The second disc does level out eventually, with “It Was a Wall” in particular getting infectious on the organ and psych jam “Luxury Travel” the first genuinely noisy song in a collection of songs so intent on being rock n’ roll that they may as well be white noise. But with the third disc’s plummet back to just the kind of hippy-vibed, sitar-inflected cosmic-isms that were the sole problems with Oneida’s last two albums and previously forsworn by Rated O‘s first disc, Oneida’s compartmentalization begins to sound as if the group are parodying themselves. “O” combines the first disc’s ambient noise with the second’s big freak-outs and, yes, brings back the sitar; “End of Time” feels like an afterthought, and together they hardly argue for their inclusion here. Thankfully the album ends cataclysmic, the twenty minutes of “Folk Wisdom” ripping like a Valkyric epic in what might be one of the band’s best songs. It’s certainly one of the best on Rated O, cycling through so many seeming codas only to reemerge. “Folk Wisdom” is also testament to and evidence of drummer Kid Millions’ absolutely imperative place in the band. It must absolutely slay live.

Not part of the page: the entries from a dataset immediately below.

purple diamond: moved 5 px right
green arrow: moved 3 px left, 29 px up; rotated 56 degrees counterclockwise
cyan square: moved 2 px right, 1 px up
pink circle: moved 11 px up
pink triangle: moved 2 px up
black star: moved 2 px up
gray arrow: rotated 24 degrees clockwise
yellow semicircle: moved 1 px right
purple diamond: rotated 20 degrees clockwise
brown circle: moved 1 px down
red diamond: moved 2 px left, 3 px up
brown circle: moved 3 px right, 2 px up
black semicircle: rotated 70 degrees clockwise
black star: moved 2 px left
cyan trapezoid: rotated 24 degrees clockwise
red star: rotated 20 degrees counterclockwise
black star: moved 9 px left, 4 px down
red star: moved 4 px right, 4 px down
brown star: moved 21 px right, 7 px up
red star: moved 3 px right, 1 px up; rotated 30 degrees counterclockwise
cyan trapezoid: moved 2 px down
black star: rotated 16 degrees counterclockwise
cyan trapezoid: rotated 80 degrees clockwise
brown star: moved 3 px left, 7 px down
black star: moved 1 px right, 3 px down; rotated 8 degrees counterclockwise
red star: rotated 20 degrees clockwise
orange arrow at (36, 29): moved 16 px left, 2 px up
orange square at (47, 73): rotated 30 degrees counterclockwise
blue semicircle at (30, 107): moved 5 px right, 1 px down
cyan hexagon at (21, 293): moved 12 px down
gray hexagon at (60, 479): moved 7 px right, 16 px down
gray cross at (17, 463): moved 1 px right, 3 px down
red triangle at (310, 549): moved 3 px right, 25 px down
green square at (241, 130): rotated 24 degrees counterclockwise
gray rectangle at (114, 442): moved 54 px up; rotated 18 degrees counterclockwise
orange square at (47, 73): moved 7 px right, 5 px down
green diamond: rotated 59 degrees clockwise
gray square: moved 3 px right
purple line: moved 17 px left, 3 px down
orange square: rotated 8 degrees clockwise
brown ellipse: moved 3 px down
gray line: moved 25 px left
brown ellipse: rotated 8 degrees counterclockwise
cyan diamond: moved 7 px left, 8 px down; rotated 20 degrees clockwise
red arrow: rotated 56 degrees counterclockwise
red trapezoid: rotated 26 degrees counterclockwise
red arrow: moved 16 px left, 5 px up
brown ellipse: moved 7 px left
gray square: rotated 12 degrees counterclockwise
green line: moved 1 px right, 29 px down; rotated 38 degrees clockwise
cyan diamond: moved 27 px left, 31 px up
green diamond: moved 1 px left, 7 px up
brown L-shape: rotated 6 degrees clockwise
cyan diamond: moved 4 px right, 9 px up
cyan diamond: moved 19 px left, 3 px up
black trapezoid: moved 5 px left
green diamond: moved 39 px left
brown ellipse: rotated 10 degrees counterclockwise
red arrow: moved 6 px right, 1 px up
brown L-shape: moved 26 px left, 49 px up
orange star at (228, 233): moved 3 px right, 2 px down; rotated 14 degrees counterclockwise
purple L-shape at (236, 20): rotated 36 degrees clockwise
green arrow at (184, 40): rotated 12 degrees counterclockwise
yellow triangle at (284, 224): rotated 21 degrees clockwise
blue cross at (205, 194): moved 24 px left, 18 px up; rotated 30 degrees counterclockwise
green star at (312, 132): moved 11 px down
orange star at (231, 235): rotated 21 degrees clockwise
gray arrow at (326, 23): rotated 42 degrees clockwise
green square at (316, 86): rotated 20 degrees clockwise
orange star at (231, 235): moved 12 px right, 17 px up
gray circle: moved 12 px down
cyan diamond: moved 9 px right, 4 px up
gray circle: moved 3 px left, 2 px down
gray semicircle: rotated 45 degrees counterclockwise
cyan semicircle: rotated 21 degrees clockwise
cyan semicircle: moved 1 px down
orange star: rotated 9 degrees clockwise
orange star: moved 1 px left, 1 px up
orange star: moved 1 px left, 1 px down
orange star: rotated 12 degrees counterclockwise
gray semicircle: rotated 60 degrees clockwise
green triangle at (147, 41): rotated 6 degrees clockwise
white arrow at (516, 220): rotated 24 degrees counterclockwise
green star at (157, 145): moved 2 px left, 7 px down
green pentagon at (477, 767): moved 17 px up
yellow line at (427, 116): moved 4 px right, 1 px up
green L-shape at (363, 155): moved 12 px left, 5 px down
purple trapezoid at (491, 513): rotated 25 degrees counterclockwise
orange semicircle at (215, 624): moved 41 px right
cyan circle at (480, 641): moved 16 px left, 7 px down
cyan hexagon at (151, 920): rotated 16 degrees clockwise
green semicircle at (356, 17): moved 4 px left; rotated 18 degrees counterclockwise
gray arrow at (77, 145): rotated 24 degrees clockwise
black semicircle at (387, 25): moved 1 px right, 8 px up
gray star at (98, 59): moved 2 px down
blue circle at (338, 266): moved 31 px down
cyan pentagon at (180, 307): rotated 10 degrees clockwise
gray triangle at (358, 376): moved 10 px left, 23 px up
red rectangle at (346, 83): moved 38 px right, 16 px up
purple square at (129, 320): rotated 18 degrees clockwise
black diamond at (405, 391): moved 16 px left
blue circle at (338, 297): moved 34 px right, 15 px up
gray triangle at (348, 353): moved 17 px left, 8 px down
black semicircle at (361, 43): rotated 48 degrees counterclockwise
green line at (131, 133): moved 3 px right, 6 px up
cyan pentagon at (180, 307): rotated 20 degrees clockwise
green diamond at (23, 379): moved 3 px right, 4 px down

Ultimately, Oneida’s decision to split their formula up is alienating. It’s strange to hear the band so willingly demystify what makes it Oneida, for them to provide the key to understanding their constituent particles. The band is so prolific it borders on contentious—take a moment to think about the sheer magnitude of eleven releases in eleven years, and then wonder what they’d be capable of had they combined some of those records and given them a good edit. After a decade during which Oneida have sounded less like people who seek to leave their imprint on the world so much as conduits for the ebb and flow of the music they left behind them, Rated O sounds sort of like a goodbye. It’s certainly no compromise but, in its more obvious moments, Rated O suggests a maturity that’s almost jaded, that they’re not as able to submit to a loss of control. The album sounds like a coming to terms with the notion that what they’re doing is no more special than any other band, which is strange because Oneida have always sounded so immediate, so vibrant and fresh that they were undeniably and singularly them. It’s not that Rated O isn’t a good album. At least half of it is one of the best albums of the year. It’s that Rated O is just good enough and in a straightforward enough way to make you miss the Oneida that was about joyous, staggering confusion.